## Data:
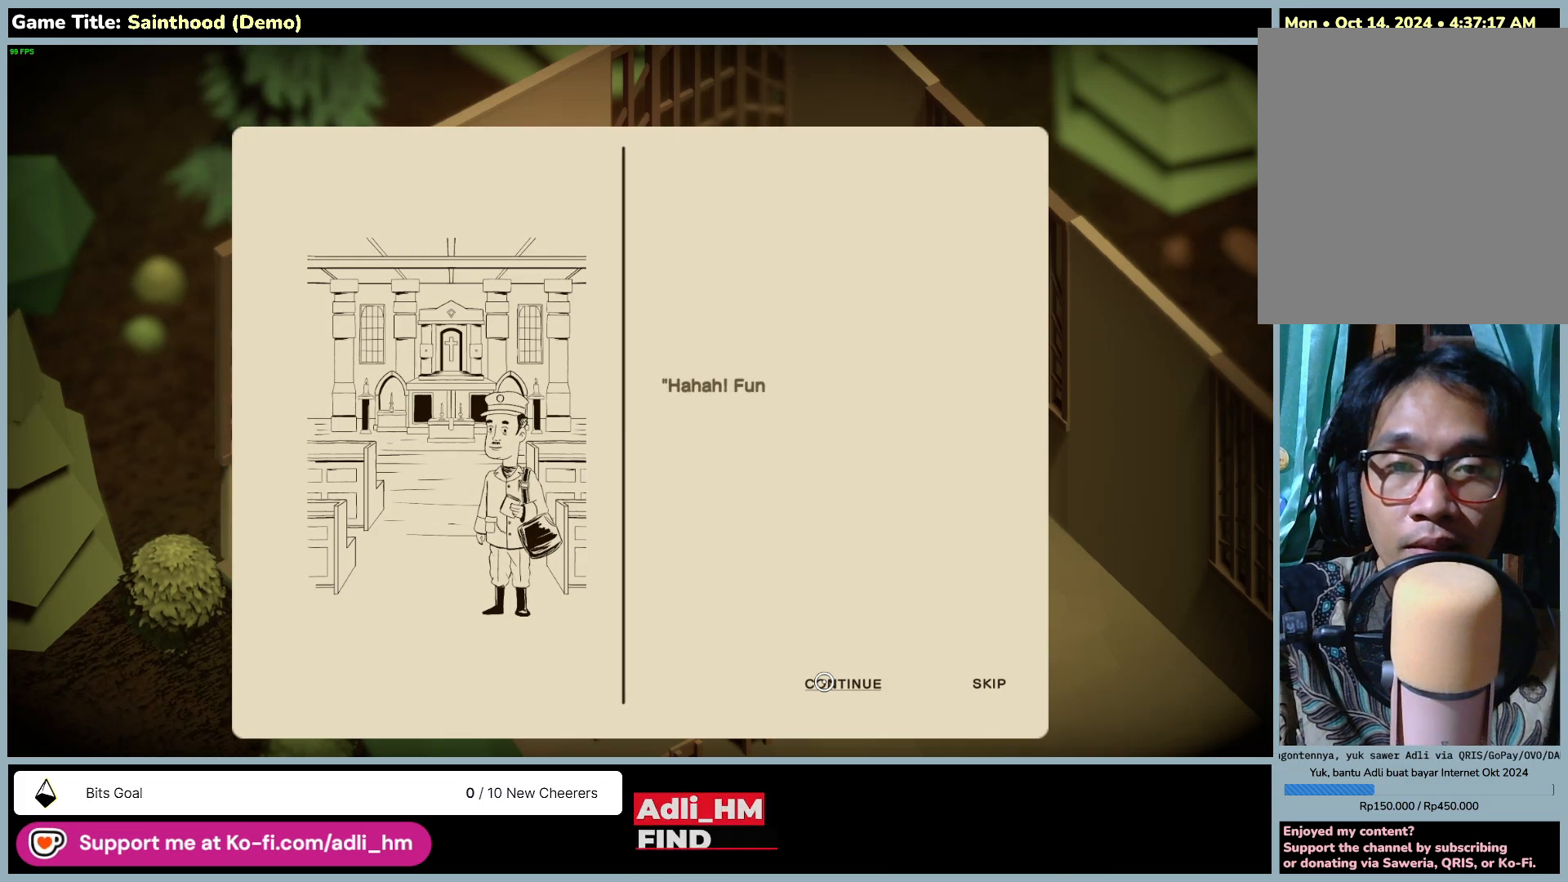
{"keys": [], "mouse": [], "events": []}
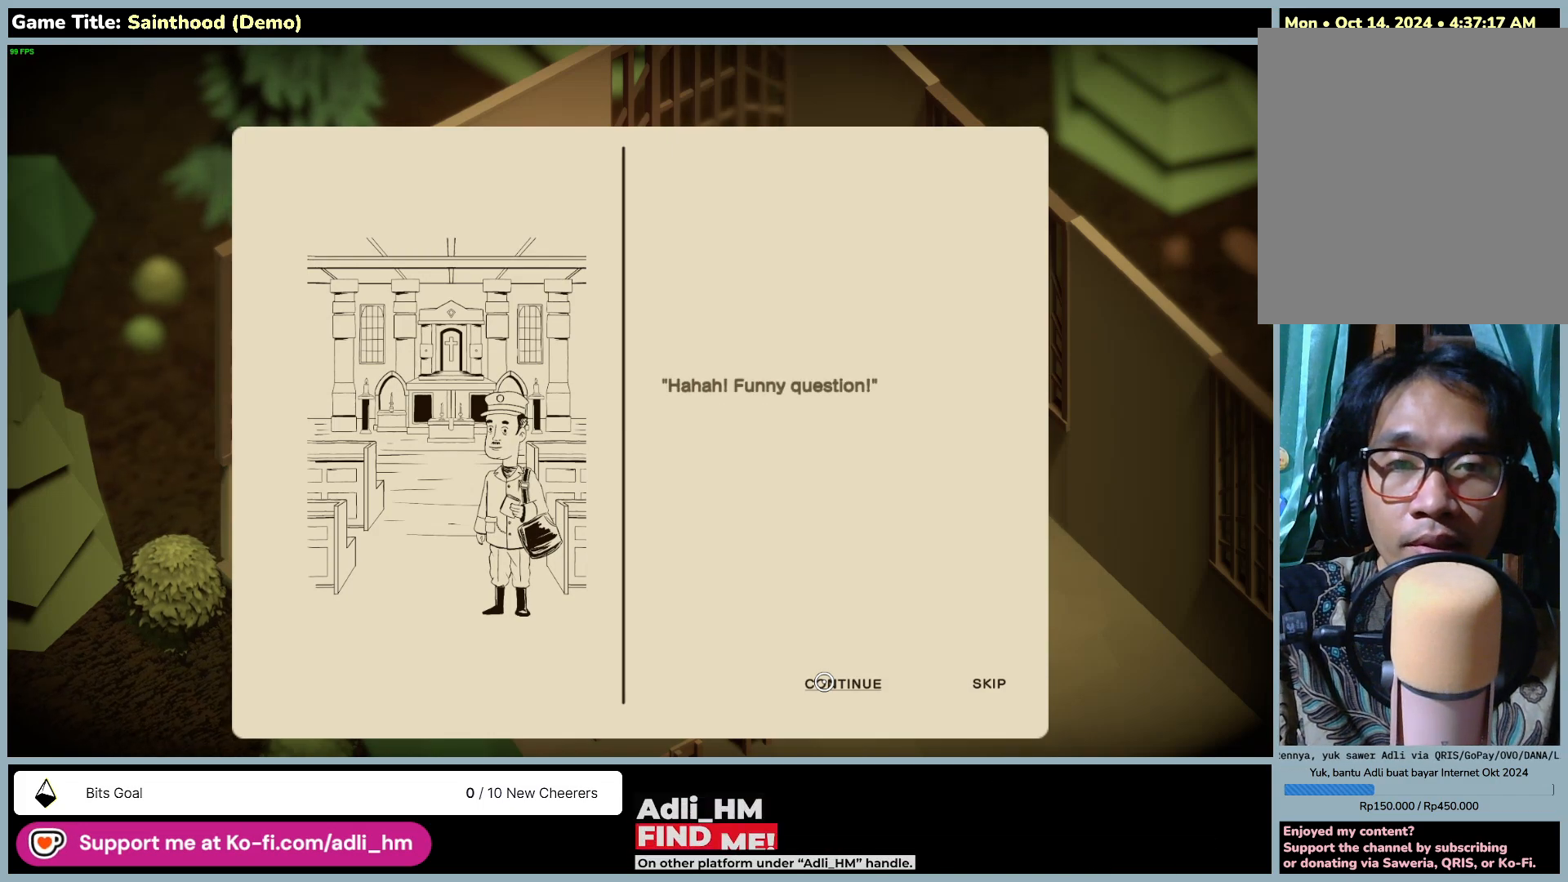
{"keys": [], "mouse": [], "events": []}
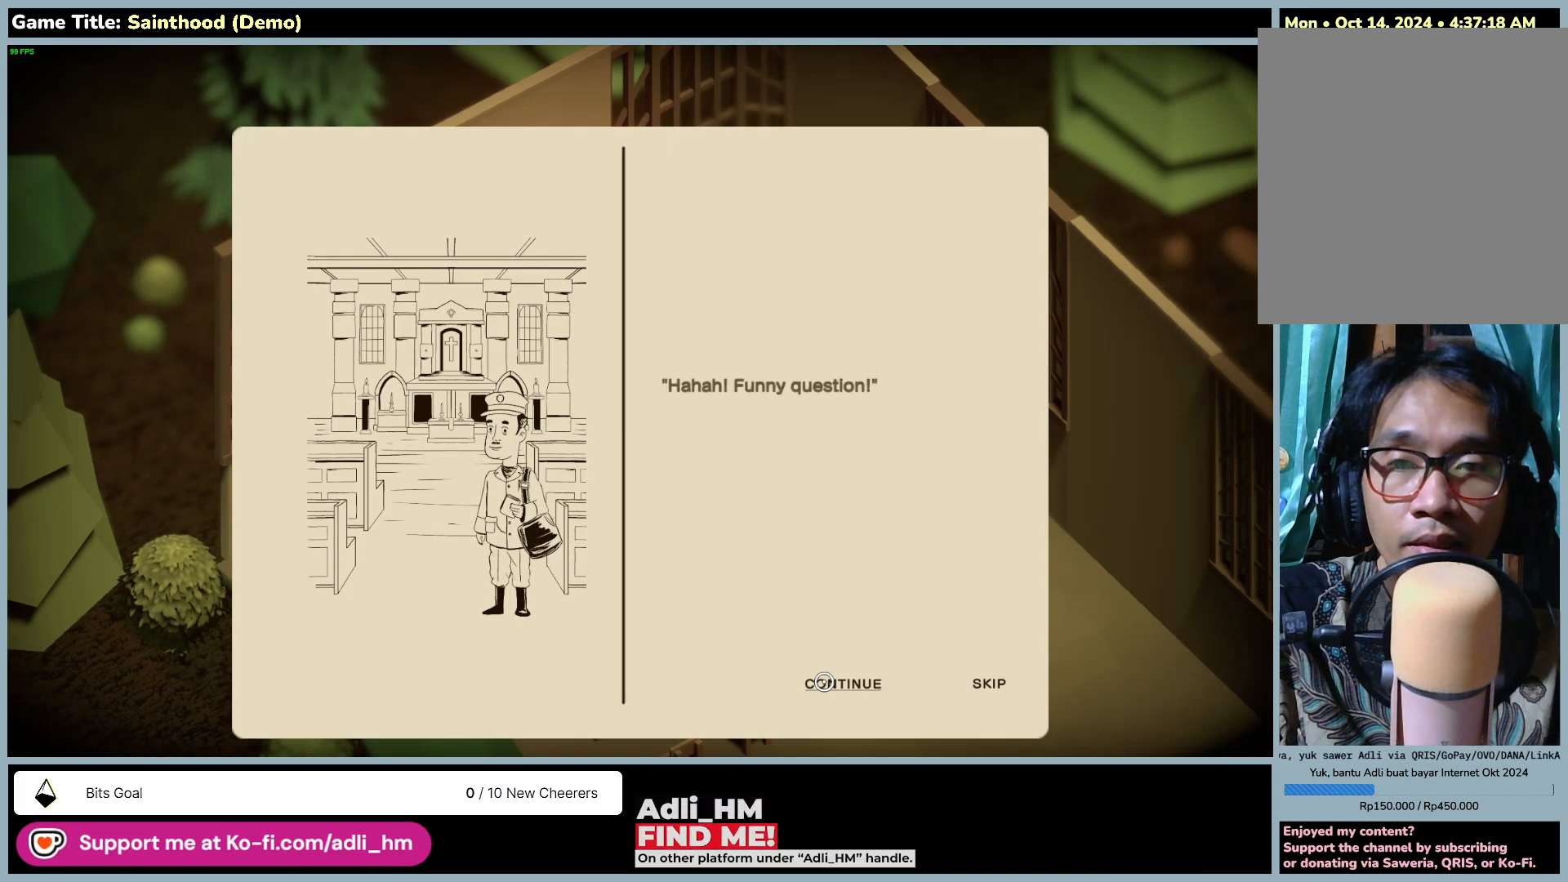
{"keys": [], "mouse": ["left"], "events": [[383, "mouse_left", "down"]]}
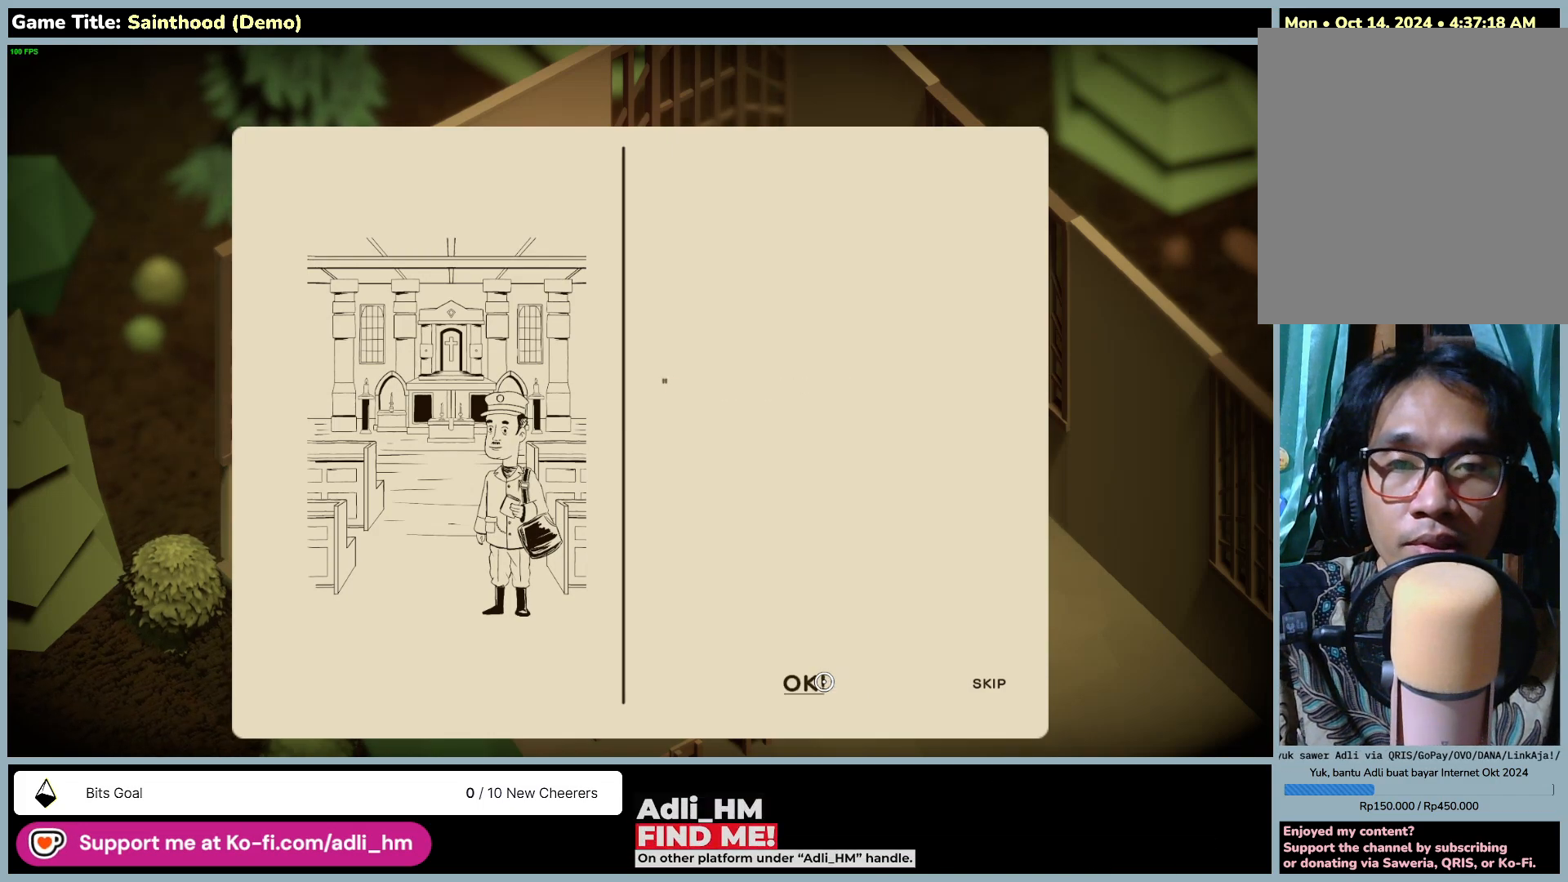
{"keys": [], "mouse": [], "events": [[200, "mouse_left", "up"]]}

## Brief:
Write out the material exactly as it stands, omitting every picture.

## Expected output:
{"keys": [], "mouse": [], "events": []}
{"keys": [], "mouse": [], "events": []}
{"keys": [], "mouse": ["left"], "events": [[383, "mouse_left", "down"]]}
{"keys": [], "mouse": [], "events": [[200, "mouse_left", "up"]]}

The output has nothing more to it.